Default backend is DeepSeek (deepseek-v4-pro) over https://api.deepseek.com, keyed by DEEPSEEK_API_KEY. The judge pins temperature: 0.0 for determinism.
Usage:
let judge = Judge::new();let verdict = judge .grade( "The agent honestly admits it cannot access the live network \ instead of fabricating a result.", &scenario_result.final_text, ) .await?;assert!(verdict.pass);The judge is used where the criterion is inherently qualitative.
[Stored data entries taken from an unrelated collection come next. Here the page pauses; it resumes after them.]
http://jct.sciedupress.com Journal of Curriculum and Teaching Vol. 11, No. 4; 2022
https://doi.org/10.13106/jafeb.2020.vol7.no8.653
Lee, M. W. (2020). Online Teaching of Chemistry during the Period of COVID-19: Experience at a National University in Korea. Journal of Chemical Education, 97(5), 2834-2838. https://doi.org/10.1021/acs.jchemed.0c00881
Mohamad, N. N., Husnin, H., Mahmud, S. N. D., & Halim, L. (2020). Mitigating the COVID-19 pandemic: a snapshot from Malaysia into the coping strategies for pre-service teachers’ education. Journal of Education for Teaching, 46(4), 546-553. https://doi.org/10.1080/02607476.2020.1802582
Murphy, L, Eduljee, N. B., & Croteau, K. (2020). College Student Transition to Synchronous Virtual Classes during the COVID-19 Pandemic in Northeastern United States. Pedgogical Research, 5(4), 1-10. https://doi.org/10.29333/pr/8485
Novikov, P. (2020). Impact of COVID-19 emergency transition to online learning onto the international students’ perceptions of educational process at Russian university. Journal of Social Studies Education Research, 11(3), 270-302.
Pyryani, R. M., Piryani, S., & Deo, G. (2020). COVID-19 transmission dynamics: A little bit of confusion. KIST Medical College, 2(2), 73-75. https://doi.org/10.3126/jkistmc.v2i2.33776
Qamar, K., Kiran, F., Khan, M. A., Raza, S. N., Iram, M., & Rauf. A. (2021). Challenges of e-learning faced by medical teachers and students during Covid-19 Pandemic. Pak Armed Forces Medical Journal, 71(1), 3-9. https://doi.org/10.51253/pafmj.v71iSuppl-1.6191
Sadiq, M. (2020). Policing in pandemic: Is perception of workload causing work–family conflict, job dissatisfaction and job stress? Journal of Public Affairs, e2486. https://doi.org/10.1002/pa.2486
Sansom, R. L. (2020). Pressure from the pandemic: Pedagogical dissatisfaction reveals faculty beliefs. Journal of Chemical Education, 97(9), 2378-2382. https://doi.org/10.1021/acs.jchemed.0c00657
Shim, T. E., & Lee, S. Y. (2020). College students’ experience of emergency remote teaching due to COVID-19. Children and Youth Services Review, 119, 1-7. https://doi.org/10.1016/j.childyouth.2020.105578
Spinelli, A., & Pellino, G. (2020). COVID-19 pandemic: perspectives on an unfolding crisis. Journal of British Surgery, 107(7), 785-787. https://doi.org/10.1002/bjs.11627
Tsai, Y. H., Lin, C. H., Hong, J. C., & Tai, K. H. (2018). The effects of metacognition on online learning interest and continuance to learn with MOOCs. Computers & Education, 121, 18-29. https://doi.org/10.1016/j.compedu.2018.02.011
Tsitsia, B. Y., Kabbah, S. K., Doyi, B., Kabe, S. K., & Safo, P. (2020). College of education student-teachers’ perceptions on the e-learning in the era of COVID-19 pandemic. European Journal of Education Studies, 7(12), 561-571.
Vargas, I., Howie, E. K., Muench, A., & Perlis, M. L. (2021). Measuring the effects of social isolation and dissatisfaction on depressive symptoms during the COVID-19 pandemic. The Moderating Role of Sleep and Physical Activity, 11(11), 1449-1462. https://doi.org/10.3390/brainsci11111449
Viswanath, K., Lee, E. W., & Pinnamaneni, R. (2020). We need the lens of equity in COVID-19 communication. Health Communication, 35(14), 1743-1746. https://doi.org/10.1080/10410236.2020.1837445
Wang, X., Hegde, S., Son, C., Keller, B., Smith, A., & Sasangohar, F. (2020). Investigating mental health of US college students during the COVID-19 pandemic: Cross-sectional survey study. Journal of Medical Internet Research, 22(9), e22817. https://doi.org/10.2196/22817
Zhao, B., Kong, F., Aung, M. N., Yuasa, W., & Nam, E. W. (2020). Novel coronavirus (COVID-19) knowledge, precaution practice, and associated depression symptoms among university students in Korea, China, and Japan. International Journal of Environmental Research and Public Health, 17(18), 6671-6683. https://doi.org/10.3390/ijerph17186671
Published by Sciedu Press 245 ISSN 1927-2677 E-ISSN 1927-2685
For factual checks (file exists, tool called, text contains a URL), use the typed Assertion variants instead.
Cost estimates
Section titled “Cost estimates”| Mode | Scope | Estimate |
|---|---|---|
just eval-fast | 35 scenarios, DeepSeek only | ~$0.30 |
just eval | 35 scenarios, current default provider | ~$0.30 (DeepSeek) or ~$8 (Anthropic) |
just eval-matrix | 35 scenarios x 3 providers, --strict | ~$25-40 |
Each scenario has a per-scenario USD ceiling enforced by the engine’s [budget] max_cost_usd block, seeded by tempenv into the per-run config.toml. The runner also records observed cost and emits Failure::OverCost if the ceiling is exceeded.
Relationship between the two crates
Section titled “Relationship between the two crates”wcore-eval and wcore-eval-scenarios are independent by design. wcore-eval has no dependency on wcore-agent and calls no LLM. wcore-eval-scenarios has no dependency on wcore-eval and talks to the engine only over the JSON-stream protocol. Neither crate links into the production agent binary.
The relationship is sequential: W10A (wcore-eval gate passes) unlocks W10B (GEPA loop), and GEPA promotes winning skills by writing them to evolved_prompts. wcore-eval-scenarios is the separate acceptance proof that the full tool chain works against real providers.
The Scorer trait in wcore-eval is intentionally public and replaceable. W10B’s GEPA loop passes mutated candidates through the same Harness::new(root, corpus, scorer) constructor using its own scorer implementation, without touching the W10A constants.